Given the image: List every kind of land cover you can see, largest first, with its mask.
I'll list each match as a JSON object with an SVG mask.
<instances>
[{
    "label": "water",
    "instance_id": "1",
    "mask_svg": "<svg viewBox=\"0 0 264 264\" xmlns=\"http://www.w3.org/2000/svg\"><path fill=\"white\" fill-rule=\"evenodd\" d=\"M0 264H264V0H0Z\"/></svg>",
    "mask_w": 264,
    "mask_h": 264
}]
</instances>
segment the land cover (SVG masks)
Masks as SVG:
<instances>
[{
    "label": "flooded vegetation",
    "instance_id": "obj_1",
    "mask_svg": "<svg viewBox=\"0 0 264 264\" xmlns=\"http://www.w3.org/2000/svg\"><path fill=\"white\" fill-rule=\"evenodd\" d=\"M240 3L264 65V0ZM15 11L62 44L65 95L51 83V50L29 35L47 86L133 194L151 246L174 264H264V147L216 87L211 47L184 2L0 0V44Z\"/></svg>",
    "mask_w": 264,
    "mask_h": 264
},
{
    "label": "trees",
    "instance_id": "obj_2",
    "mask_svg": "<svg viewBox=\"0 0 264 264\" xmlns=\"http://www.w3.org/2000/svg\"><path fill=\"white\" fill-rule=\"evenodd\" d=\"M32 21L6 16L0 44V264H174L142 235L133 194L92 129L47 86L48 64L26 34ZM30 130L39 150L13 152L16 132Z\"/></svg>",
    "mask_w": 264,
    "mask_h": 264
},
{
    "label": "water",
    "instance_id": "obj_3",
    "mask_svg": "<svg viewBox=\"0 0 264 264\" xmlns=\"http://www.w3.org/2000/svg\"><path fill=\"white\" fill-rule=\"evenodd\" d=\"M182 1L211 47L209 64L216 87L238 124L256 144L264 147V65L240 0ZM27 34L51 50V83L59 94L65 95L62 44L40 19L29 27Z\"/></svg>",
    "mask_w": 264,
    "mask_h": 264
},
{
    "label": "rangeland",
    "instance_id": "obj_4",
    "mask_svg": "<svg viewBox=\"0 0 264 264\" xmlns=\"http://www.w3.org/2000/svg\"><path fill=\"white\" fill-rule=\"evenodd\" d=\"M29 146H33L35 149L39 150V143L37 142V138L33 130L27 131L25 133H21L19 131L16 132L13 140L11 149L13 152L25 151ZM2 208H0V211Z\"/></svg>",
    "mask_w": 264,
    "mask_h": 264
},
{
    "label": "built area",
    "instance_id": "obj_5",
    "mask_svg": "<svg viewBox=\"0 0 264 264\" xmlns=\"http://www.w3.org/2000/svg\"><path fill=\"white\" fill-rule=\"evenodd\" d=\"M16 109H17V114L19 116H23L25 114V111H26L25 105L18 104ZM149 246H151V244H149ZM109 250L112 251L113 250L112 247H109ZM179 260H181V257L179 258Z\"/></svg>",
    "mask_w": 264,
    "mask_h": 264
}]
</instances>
---------------
__Task instructions__. Print the material verbatim, all of it.

__Output for this exercise__.
Given the image: List every kind of land cover you can see, largest first, with its mask.
I'll list each match as a JSON object with an SVG mask.
<instances>
[{
    "label": "water",
    "instance_id": "1",
    "mask_svg": "<svg viewBox=\"0 0 264 264\" xmlns=\"http://www.w3.org/2000/svg\"><path fill=\"white\" fill-rule=\"evenodd\" d=\"M0 264H264V0H0Z\"/></svg>",
    "mask_w": 264,
    "mask_h": 264
}]
</instances>
segment the land cover (SVG masks)
Masks as SVG:
<instances>
[{
    "label": "flooded vegetation",
    "instance_id": "obj_1",
    "mask_svg": "<svg viewBox=\"0 0 264 264\" xmlns=\"http://www.w3.org/2000/svg\"><path fill=\"white\" fill-rule=\"evenodd\" d=\"M240 3L264 65V0ZM15 11L62 44L65 95L51 83V50L29 35L47 86L133 194L151 246L174 264H264V147L216 87L211 47L184 2L0 0V44Z\"/></svg>",
    "mask_w": 264,
    "mask_h": 264
},
{
    "label": "trees",
    "instance_id": "obj_2",
    "mask_svg": "<svg viewBox=\"0 0 264 264\" xmlns=\"http://www.w3.org/2000/svg\"><path fill=\"white\" fill-rule=\"evenodd\" d=\"M32 21L6 16L0 44V264H174L142 235L133 194L92 129L47 86L48 64L26 34ZM30 130L39 150L13 152L16 132Z\"/></svg>",
    "mask_w": 264,
    "mask_h": 264
},
{
    "label": "water",
    "instance_id": "obj_3",
    "mask_svg": "<svg viewBox=\"0 0 264 264\" xmlns=\"http://www.w3.org/2000/svg\"><path fill=\"white\" fill-rule=\"evenodd\" d=\"M182 1L211 47L209 64L216 87L238 124L256 144L264 147V65L240 0ZM27 34L51 50V83L59 94L65 95L62 44L40 19L29 27Z\"/></svg>",
    "mask_w": 264,
    "mask_h": 264
},
{
    "label": "rangeland",
    "instance_id": "obj_4",
    "mask_svg": "<svg viewBox=\"0 0 264 264\" xmlns=\"http://www.w3.org/2000/svg\"><path fill=\"white\" fill-rule=\"evenodd\" d=\"M29 146H33L35 149L39 150V143L37 142V138L33 130L27 131L25 133H21L19 131L16 132L13 140L11 149L13 152L25 151ZM2 208H0V211Z\"/></svg>",
    "mask_w": 264,
    "mask_h": 264
},
{
    "label": "built area",
    "instance_id": "obj_5",
    "mask_svg": "<svg viewBox=\"0 0 264 264\" xmlns=\"http://www.w3.org/2000/svg\"><path fill=\"white\" fill-rule=\"evenodd\" d=\"M16 109H17V114L19 116H23L25 114V111H26L25 105L18 104ZM149 246H151V244H149ZM109 250L112 251L113 250L112 247H109ZM179 260H181V257L179 258Z\"/></svg>",
    "mask_w": 264,
    "mask_h": 264
}]
</instances>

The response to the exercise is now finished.